- [AIM OF THE EXERCISE] Locate the word "sezonu" in the material, then show every line that holds it.

- [INPUT FOR THIS TASK]
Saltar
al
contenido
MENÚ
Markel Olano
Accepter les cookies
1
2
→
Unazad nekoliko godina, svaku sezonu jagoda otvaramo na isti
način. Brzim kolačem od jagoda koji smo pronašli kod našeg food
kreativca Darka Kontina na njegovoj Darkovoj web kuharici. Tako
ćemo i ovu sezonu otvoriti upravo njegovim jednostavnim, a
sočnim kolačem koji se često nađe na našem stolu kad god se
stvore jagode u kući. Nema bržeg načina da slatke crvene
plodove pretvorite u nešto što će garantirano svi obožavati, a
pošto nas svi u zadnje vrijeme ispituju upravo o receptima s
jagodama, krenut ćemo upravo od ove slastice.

==

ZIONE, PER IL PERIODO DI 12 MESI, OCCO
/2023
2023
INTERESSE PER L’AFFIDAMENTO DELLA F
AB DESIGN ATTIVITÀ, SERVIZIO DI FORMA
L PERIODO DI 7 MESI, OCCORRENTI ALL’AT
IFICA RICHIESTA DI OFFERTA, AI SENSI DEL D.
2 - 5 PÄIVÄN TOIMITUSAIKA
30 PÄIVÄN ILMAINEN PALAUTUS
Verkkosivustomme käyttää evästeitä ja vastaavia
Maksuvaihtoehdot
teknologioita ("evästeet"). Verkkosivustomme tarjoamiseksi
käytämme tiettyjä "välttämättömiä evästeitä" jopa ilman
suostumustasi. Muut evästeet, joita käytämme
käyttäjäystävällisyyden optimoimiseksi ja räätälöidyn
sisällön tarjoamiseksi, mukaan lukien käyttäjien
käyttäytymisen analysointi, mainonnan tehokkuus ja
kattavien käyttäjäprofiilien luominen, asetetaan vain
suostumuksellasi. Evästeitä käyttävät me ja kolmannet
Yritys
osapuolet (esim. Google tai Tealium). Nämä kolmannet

- [EXERCISE ANSWER]
Unazad nekoliko godina, svaku sezonu jagoda otvaramo na isti
ćemo i ovu sezonu otvoriti upravo njegovim jednostavnim, a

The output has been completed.